Director: Ben Wheatley
Cast: Lily James, Armie Hammer, Kristin Scott Thomas, Sam Riley
Eight decades ago, an idiosyncratic British director was summoned to Hollywood, where as his first project, he was tasked with making an adaptation of the hottest new novel on the shelves: Daphne du Maurier’s Rebecca. And now, in 2020, another UK filmmaker with a penchant for the unpleasant has come knocking on Hollywood’s door. But Ben Wheatley is no Alfred Hitchcock, and his Rebecca is merely a mannequin, a plastic attraction lacking a soul.
Perhaps that is why the film seems more preoccupied with the costumes than the drama. Perhaps that is why Wheatley concerns himself more with the bells and whistles than finding a beating heart. It’s breathtakingly shot by Wheatley’s regular cinematographer Laurie Rose, and luxuriously scored by Clint Mansell — an effect that gives it the impression of being designed for distribution not on Netflix, but on Instagram.
Watch the Rebecca trailer here
The new Rebecca, based on this yardstick alone, is a lot like Baz Luhrmann’s flamboyant The Great Gatsby, although that film captured the spirit of the source material more successfully than most give it credit for.
Those involved in making Rebecca 2.0 insist that it isn’t a remake, but rather a new adaptation of du Maurier’s novel. This is the fashionable thing to say; a convenient clause invoked by everyone from the Coen Brothers (True Grit) to Tim Burton (Charlie and the Chocolate Factory). Call it what you want — a re-imagining, a reboot, a re-adaptation — just don’t call it a ‘remake’.
But try as he might to distance himself from Hitchcock’s Oscar-winning classic, neither Wheatley nor his cast and crew can shake off the comparisons that will inevitably follow.
Both films begin in Monte Carlo, where an unnamed young woman (played by a feisty Lily James) and the reclusive rich-boy Maxim de Winter (a dull Armie Hammer) embark on a whirlwind romance that ends at the altar. De Winter is a widower, visibly struggling with the death of his first wife, Rebecca. She’s never seen, but her spectre haunts every scene, summoned as it is at remarkable regularity by Mrs Danvers, the housekeeper of de Winters’ sprawling estate, Manderley.
It is in Manderley’s cavernous bedrooms and vacant hallways, and along its lush lawns and beautiful beaches that most of the narrative unfolds. And it’s all very pretty — Rebecca is a dazzlingly pretty movie starring distractingly pretty people. It’s the sort of film that you could pause at virtually any moment, rip out the random frame and post it on your Instagram stories without so much as a sneaky edit.

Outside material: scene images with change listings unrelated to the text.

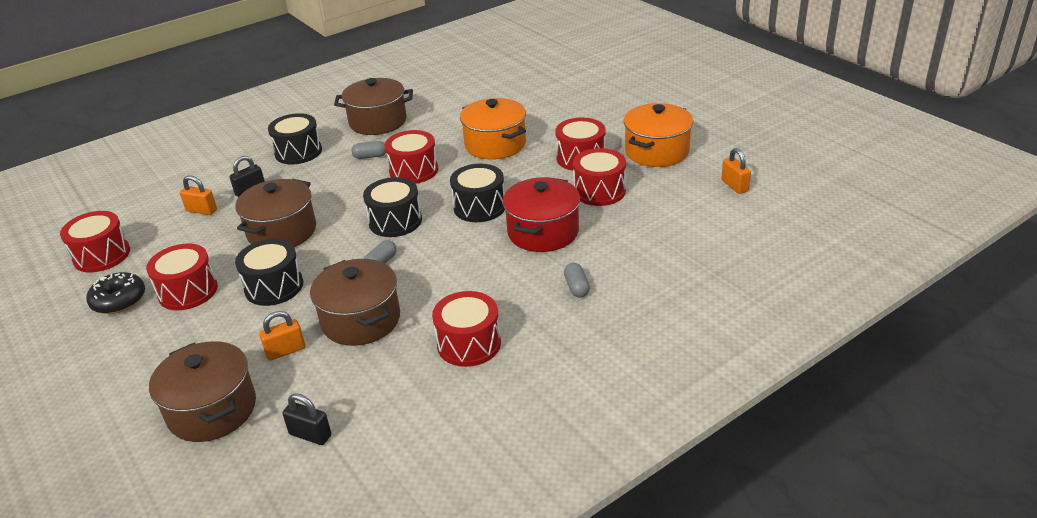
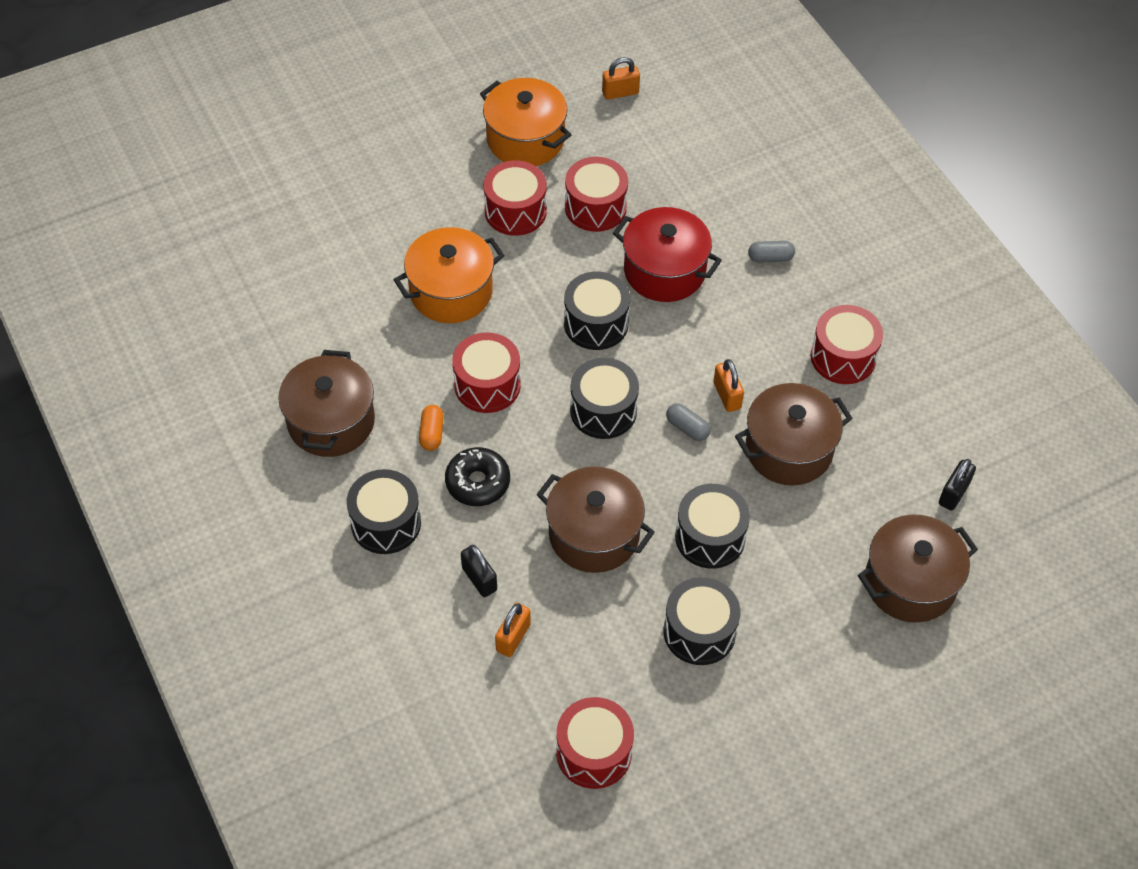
camera: 85 degrees left, 20 degrees up
black donut [86,272,145,314] -> black donut moved to [445,447,510,506]
red drum [146,244,218,310] -> black drum [664,577,740,665]
orange padlock [259,311,305,361] -> orange padlock moved to [713,359,744,412]
grey capsule [351,141,386,159] -> orange capsule [419,405,444,451]

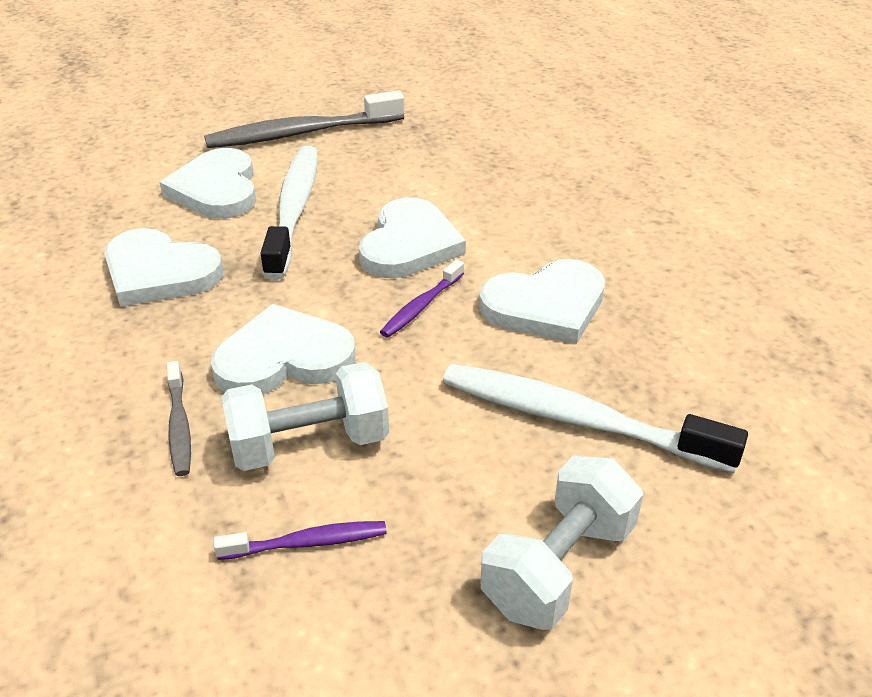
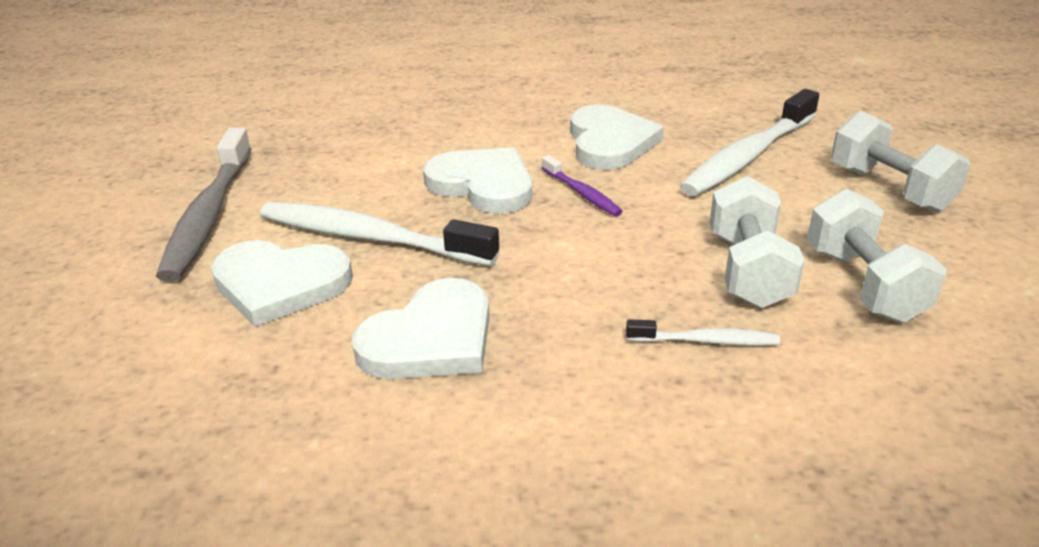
camera: 70 degrees left, 5 degrees down
grey toothbrush [167,361,191,476] -> white toothbrush [626,320,780,346]
white heart [211,304,356,394] -> none
purple toothbrush [214,521,387,560] -> white dumbbell [807,188,947,323]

In an inspired bit of casting, Kristin Scott Thomas plays the dour Mrs Danvers, determined, as ever, to not allow the new Mrs de Winter to establish herself as the woman of the house. Danvers’ allegiances, you see, still lie with the late Rebecca. It’s the juiciest role in the film, and Scott Thomas’ performance helps transcend Danvers’ villainous origins, and transforms her into a more sympathetic character — a spellbound spinster clinging to her past.
Perhaps thanks to the involvement of screenwriter Jane Goldman (Kingsman, X-Men: First Class), Wheatley is able to pull to the surface the LGBTQ allegory that was so rudely drowned out in Hitchcock’s film. Much has been written about du Maurier’s sexuality, but until now, it was never made a dominant theme in the several adaptations of her work, including Biren Nag’s Kohraa, starring Biswajeet and Waheeda Rehman.
Wheatley is mostly playing by the rules here, and although he has never been one to check himself, his Rebecca is too timid an adaptation to truly stand out among the flurry of prestige Netflix pictures that will descend upon our homepages in the coming weeks. But even he can’t help himself on a couple of occasions. The first arrives midway through the film, when Wheatley cranks up the Gothic horror and crafts a bizarre party scene that reminded me of a similar one that he directed in his adaptation of JG Ballard’s High Rise. The second arrives like a punch to the gut right at the end. I shan’t reveal more details, but it’s the only time that Wheatley appears to be in the mood for subversion.
After having scrutinised the film, I can conclude that Danvers’ updated arc is the sole justification for the film’s existence. Rebecca is a love story, of that there is no doubt; it’s just not a love story between the people we thought it was about.